Rewrite the text in the rows below as a Markdown table with the columns No. and Line, numbering each line in order and skipping blank lines. Leave the pictures out.

Chart interpretation exercises:
***

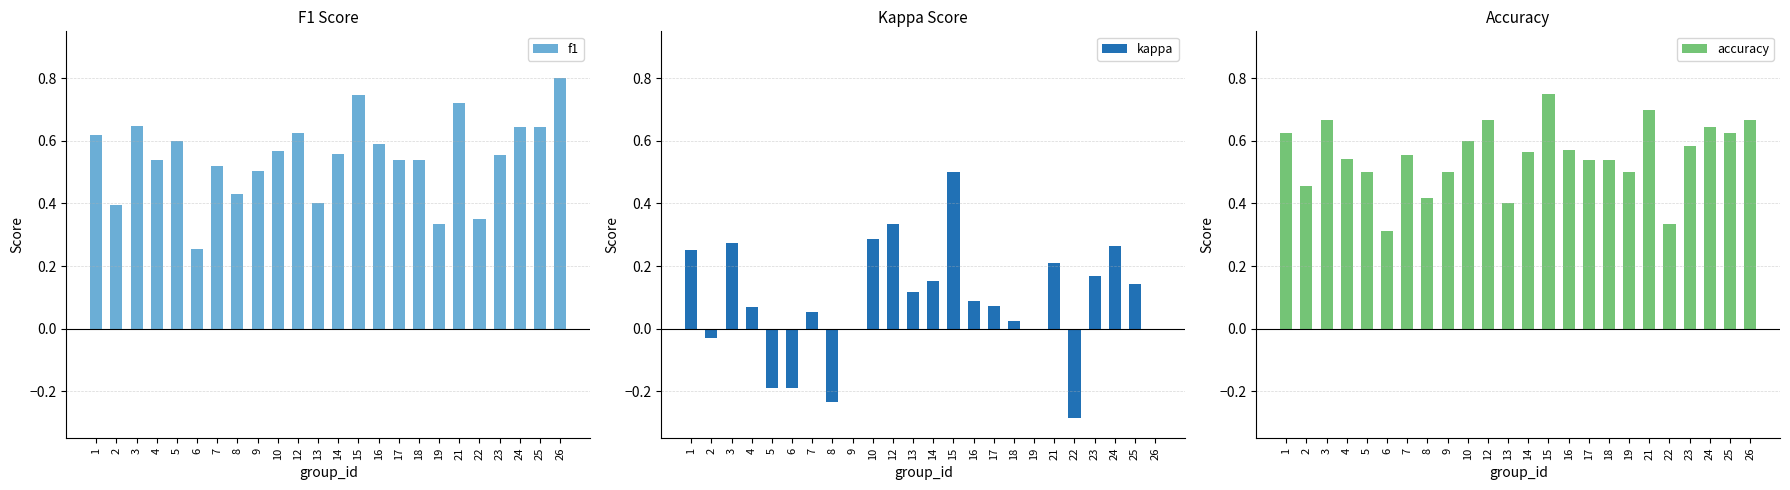

What is the difference between the maximum and minimum values in the f1 series?

0.5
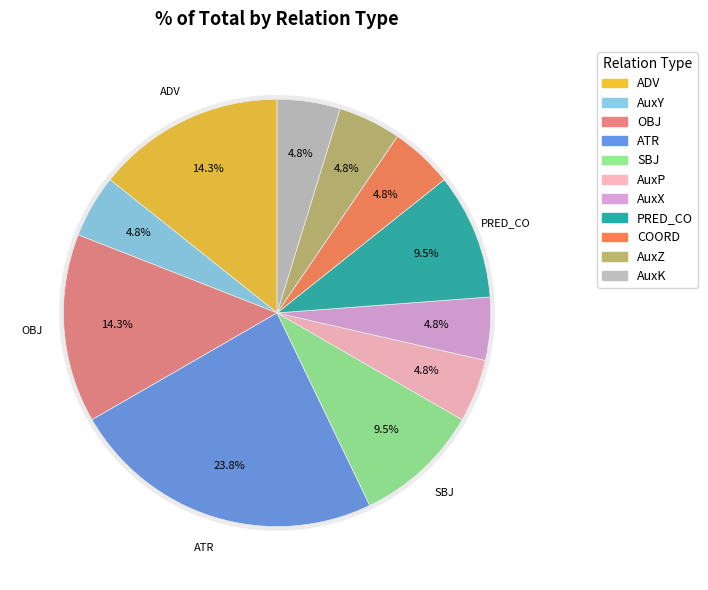

The AuxK slice represents 5% of the pie. True or false?

True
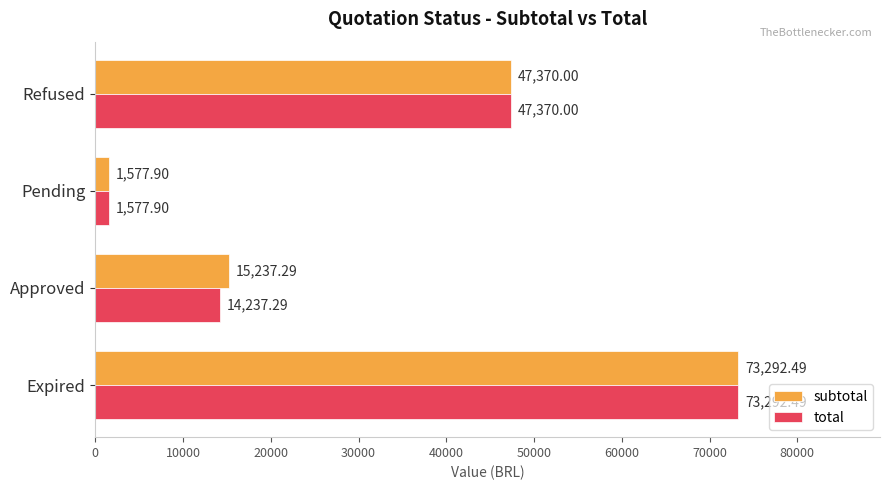

Which series has the largest total across all categories?

subtotal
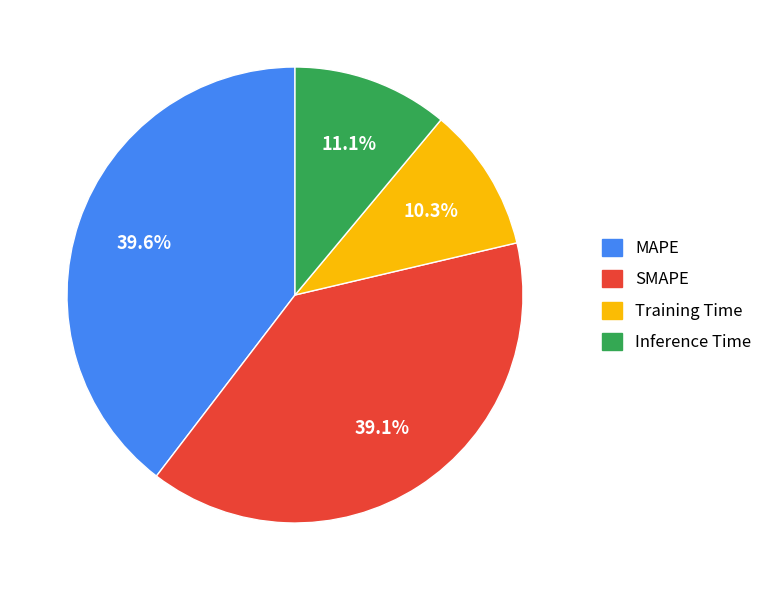

Which category has the biggest portion of the pie?

MAPE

***

YOUR RESPONSE:
| No. | Line |
|---|---|
| 1 | What is the difference between the maximum and minimum values in the f1 series? |
| 2 | 0.5 |
| 3 | The AuxK slice represents 5% of the pie. True or false? |
| 4 | True |
| 5 | Which series has the largest total across all categories? |
| 6 | subtotal |
| 7 | Which category has the biggest portion of the pie? |
| 8 | MAPE |